We propose an energy-efficient TCAM search engine, employing a clever decision-making process in memory technology for search operations without using PEs. A key challenge of this design lies in obtaining a longest pattern length to determine a longest pattern match entry in an arbitrary order.

TCAM Search Engine for Regular Expression Matching:

Fig. 3 shows the details of the TCAM-based search engine architecture for implementing the state machine, which consists of a TCAM array, a PE, and an SRAM array. Each TCAM entry is conceptually partitioned into two fields to represent a pattern that consists of the current state and an input character (hex format). The corresponding data (next state) are stored in the SRAM array at an address computed from the TCAM and PE output. The PE function is composed of a multiple match resolver and match address encoder. It selects the highest priority match entry and encodes this match location into binary format, which is used to retrieve the corresponding data in the SRAM array.

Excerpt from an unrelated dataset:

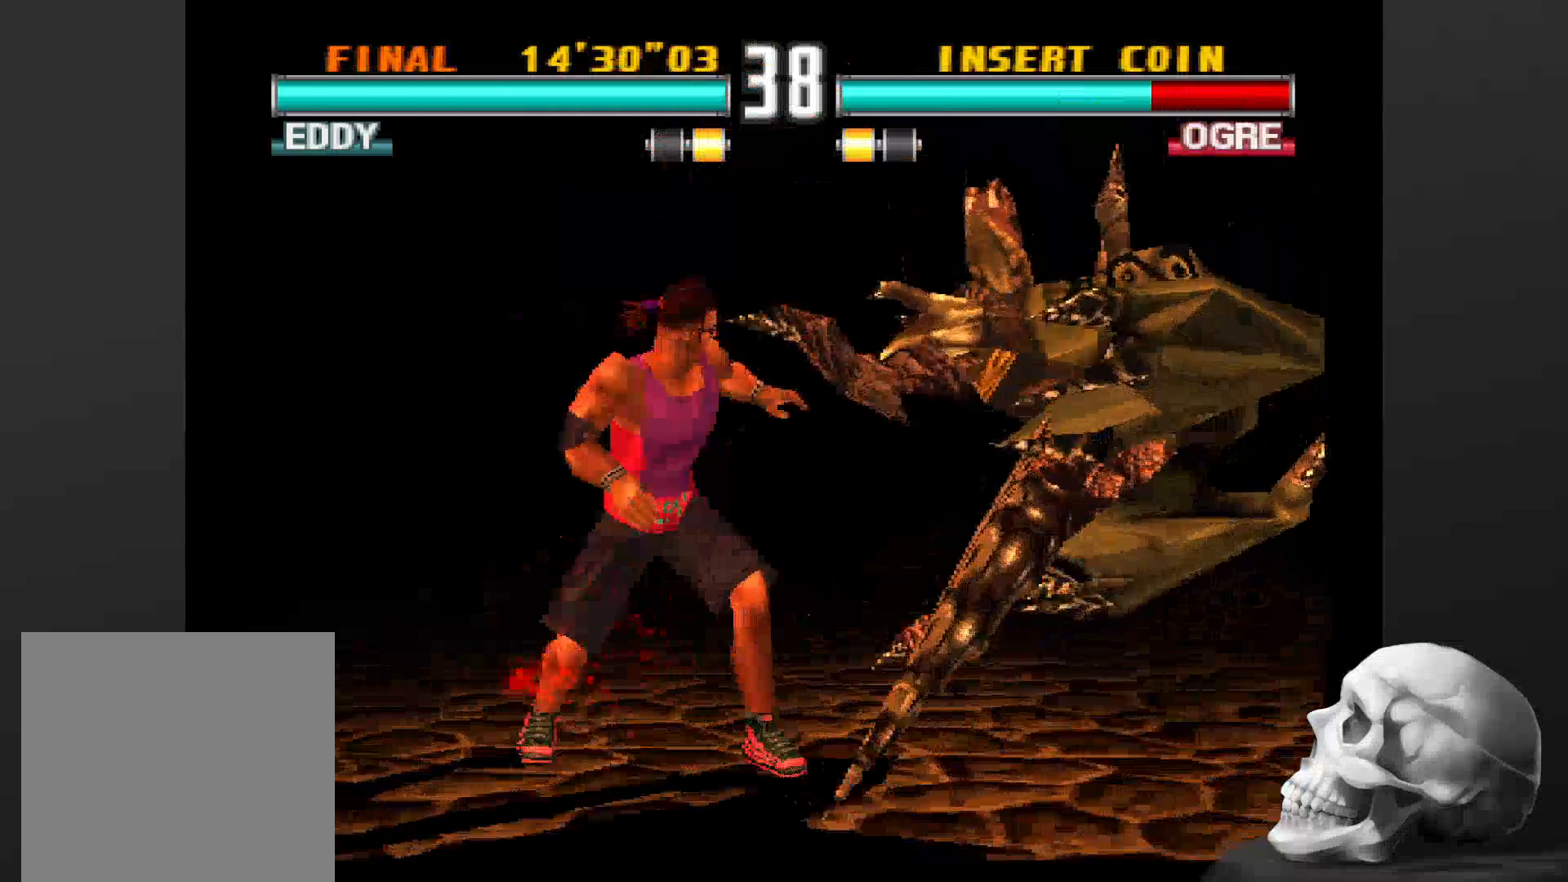
{"dt_ms": 500, "buttons": [], "left_stick": "center", "right_stick": "center", "events": []}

Figure 3: Traditional TCAM-based search engines for regular expressionmatching

In this architecture, each signature has several transitions in the state machine that represents a lot of patterns in TCAM entries. The current state register is initialized to state 0 and the search data of the input buffer are stored in the input register. If there is a matching entry that matches the state and input character in the TCAM array, the PE outputs the index of the matching entry to get the next state information from the SRAM array. The “don’t care (X)” features of TCAM can efficiently reduce data entries, as shown in Fig. 3. On the other hand, multiple entries can be simultaneously matched because don’t care (X) bits, where there is always a match regard less of the search key. Therefore, the PE will output the index of the first matched (high priority) entry. This process is repeated until no pattern needs to be monitored in the packets. If there is no matched entry in the TCAM, the current state register is set to the initial state and an input pointer is advanced to the next input.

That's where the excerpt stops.